Smallwood’s upcoming exhibit, The Art of White Space, which opened January 18 at the Paul Calendrillo Gallery at 507 Main Street, highlights abstract Sumi-e style Zen painting, honoring the white space that gives purpose to the line drawn on it.
“In eastern philosophy, actual perfection only exists in a white sheet, a blank piece of paper – a pure state of mind… as few deviations as possible is closer to the truth, the unblemished,” explains Smallwood.
He says it was the philosophy behind the art that drew him to this genre. “The spontaneity and organic nature of the art form is freeing and therapeutic. I have long been fascinated with Eastern philosophy as a premise that each breath following the first is moving away from that perfect state. I am consciously trying to complete the image in as few strokes as possible. Simplicity and economy of means are the cornerstones of my approach to this art.”

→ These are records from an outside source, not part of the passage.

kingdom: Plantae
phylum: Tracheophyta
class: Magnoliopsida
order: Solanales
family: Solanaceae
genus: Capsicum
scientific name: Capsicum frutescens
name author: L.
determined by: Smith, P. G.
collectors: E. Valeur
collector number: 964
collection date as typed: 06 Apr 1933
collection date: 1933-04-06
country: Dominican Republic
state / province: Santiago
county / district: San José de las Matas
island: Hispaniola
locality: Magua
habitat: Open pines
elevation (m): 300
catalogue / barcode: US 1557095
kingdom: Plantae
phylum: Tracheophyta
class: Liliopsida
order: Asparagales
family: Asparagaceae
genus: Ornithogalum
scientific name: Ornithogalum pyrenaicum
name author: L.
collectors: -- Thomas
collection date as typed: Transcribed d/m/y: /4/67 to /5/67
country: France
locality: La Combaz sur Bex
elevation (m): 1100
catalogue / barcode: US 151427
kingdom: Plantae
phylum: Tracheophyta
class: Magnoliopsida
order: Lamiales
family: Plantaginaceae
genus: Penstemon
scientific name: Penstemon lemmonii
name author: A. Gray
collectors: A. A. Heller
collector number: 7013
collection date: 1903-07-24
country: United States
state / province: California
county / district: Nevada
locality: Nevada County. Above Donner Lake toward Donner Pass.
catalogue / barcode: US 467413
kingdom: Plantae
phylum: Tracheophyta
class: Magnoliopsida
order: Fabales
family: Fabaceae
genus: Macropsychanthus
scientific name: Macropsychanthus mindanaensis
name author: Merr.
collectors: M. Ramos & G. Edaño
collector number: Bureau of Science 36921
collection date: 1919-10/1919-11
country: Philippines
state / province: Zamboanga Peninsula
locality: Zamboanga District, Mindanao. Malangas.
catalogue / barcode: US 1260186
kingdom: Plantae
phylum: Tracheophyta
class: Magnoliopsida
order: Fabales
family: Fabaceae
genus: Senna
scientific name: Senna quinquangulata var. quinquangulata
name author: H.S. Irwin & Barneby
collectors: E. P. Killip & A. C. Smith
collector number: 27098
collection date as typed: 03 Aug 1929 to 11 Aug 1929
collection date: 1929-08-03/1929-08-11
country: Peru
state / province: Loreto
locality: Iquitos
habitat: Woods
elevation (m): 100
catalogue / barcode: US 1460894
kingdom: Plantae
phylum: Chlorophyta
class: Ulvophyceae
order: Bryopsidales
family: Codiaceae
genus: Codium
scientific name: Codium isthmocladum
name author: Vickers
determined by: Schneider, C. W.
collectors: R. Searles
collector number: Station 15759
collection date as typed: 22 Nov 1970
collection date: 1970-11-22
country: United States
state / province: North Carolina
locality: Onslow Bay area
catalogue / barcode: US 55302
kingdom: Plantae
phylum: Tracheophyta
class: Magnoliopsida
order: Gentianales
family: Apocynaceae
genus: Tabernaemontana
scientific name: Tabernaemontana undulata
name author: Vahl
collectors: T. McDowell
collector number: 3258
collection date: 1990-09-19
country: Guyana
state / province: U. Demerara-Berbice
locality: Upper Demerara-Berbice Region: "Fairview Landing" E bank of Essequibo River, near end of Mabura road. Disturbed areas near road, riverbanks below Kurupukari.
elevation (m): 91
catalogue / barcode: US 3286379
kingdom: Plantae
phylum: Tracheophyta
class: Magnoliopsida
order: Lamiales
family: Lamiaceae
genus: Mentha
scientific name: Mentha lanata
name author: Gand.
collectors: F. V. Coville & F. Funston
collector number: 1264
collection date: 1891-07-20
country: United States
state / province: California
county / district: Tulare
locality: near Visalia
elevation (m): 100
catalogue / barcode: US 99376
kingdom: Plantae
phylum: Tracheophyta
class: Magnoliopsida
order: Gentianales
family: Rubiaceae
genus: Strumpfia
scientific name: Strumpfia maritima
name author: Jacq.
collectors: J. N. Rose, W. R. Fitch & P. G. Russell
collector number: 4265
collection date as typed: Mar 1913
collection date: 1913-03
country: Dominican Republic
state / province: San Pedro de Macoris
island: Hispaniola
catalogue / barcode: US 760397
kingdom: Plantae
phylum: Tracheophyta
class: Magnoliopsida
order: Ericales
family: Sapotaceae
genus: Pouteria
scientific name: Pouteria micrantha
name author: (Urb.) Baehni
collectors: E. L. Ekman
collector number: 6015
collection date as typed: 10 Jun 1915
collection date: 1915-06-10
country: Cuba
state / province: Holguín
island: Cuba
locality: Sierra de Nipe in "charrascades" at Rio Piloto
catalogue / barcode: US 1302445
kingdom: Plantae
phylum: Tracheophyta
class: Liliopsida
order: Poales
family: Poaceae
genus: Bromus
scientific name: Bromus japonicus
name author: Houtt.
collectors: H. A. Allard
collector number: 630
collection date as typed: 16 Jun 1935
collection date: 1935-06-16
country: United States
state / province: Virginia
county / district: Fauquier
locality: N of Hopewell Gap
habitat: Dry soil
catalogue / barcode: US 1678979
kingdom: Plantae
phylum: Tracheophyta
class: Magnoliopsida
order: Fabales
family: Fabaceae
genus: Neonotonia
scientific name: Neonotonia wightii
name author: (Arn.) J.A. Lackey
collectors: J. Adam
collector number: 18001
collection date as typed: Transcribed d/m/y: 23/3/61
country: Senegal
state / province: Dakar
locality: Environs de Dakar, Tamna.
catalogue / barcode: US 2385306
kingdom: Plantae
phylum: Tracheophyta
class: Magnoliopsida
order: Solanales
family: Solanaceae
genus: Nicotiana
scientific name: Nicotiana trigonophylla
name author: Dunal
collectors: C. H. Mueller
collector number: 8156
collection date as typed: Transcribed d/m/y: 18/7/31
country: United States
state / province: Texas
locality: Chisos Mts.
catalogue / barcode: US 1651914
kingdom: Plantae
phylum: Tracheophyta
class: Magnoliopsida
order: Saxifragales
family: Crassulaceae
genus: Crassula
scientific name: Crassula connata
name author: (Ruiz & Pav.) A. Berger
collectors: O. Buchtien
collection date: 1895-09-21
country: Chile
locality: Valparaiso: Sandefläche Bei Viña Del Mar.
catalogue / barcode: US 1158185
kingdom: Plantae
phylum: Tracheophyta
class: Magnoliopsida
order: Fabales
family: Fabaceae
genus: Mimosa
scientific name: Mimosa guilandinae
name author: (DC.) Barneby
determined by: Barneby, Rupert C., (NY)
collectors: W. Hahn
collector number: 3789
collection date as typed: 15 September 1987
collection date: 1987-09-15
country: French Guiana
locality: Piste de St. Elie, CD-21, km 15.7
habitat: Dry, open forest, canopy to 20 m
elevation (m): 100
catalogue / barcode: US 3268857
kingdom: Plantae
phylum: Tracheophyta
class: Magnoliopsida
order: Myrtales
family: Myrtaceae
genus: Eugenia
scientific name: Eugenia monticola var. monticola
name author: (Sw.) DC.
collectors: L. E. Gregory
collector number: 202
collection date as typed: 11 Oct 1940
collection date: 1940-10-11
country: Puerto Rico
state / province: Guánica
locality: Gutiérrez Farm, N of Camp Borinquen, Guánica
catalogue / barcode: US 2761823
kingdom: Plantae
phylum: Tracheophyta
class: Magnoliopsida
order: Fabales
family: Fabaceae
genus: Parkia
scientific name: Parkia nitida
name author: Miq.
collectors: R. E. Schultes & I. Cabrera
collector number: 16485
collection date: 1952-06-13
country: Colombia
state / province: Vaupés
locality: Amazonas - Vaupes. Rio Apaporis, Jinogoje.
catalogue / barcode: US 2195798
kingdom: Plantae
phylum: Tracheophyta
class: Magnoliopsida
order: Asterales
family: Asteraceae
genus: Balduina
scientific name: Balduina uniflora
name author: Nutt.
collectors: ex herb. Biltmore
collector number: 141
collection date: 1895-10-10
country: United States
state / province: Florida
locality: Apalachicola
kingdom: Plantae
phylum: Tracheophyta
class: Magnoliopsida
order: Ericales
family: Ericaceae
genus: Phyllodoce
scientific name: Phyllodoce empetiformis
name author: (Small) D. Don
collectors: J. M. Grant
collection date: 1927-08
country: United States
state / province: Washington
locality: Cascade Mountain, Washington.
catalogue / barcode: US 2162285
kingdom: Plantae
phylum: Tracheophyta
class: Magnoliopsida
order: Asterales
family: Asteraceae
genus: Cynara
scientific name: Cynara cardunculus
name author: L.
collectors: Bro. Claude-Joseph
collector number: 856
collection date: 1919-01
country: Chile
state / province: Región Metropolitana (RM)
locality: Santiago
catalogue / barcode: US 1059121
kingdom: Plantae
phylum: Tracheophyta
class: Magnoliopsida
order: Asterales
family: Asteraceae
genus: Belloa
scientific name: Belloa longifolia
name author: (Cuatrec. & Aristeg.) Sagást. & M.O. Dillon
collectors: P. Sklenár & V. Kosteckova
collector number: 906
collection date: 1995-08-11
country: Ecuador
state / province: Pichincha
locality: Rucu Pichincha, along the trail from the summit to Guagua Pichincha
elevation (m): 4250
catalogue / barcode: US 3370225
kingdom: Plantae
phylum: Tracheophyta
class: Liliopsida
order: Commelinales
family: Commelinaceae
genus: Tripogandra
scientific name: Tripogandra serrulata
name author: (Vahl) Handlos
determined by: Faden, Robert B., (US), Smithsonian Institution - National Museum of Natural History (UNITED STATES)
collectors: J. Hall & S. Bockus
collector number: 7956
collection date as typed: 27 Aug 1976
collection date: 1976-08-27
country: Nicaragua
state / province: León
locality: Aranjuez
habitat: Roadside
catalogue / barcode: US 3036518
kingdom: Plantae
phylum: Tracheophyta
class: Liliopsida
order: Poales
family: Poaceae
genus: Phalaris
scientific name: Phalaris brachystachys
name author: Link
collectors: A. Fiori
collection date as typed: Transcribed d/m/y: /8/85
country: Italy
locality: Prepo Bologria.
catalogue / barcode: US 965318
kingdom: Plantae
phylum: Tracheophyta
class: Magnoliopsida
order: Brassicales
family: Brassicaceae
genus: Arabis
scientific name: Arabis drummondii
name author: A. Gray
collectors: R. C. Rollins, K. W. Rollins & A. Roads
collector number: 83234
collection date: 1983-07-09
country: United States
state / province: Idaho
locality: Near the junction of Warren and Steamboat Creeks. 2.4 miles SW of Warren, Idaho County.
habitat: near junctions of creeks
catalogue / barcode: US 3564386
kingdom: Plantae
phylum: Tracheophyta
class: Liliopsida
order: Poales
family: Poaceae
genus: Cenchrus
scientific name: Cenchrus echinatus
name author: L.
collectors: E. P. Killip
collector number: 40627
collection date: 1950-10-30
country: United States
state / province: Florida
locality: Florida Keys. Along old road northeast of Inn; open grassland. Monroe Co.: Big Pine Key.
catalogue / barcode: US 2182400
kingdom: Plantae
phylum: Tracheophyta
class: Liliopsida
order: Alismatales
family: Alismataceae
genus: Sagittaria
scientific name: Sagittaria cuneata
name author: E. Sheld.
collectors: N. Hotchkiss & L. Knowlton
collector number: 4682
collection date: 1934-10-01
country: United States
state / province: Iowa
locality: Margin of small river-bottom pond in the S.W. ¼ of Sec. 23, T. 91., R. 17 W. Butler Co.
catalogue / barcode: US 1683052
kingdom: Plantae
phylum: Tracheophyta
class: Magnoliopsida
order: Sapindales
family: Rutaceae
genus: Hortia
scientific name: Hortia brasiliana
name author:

While Smallwood remains true to the philosophy of the art, he breaks from the traditional Sumi-e technique and uses his own brushes and vivid watercolors instead.
According to Smallwood, “The premise of Zen art is to evoke deep thoughts from simple but deliberate forms of the Zen artist. Zen artists believe that great economy of means is necessary to express the purity and simplicity of the eternal nature of the subject, to evoke thought into the essence of reality as opposed to the illusion of reality.”
In his show, he plays with the idea of the positive and negative in Zen, where white represents the positive space (the ying which no yang can exist without). “The positive and the negative space are equal players for the necessary balance, and the reason why this art form has existed for thousands of years,” says Smallwood.
Although Smallwood had no formal training, he was drawn to art for many years and took numerous art classes in college before enjoying a satisfying career in furniture design and manufacturing. One could say he has been an artist all his life, using different forms to express his creativity.
When asked to select a favorite of his paintings, Smallwood declines. “Because these paintings are exercises in visual breathing, they allow me to unclutter thoughts and dilemmas. It may take several attempts to produce the desired effect but each attempt, in its own right, is a specific question and a specific answer. There are no favorites, rather good and bad questions.”
Gallery owner Paul Calendrillo calls Smallwood “the most skillful water colorist he has ever met,” adding that “one needs to look very closely to determine if the paintings are oil or watercolor.”
The Art of White Space is their first show together. The exhibit will run until February 11 at the Paul Calendrillo New York Art Gallery at 507 Main Street. www.paulcalendrillo.com.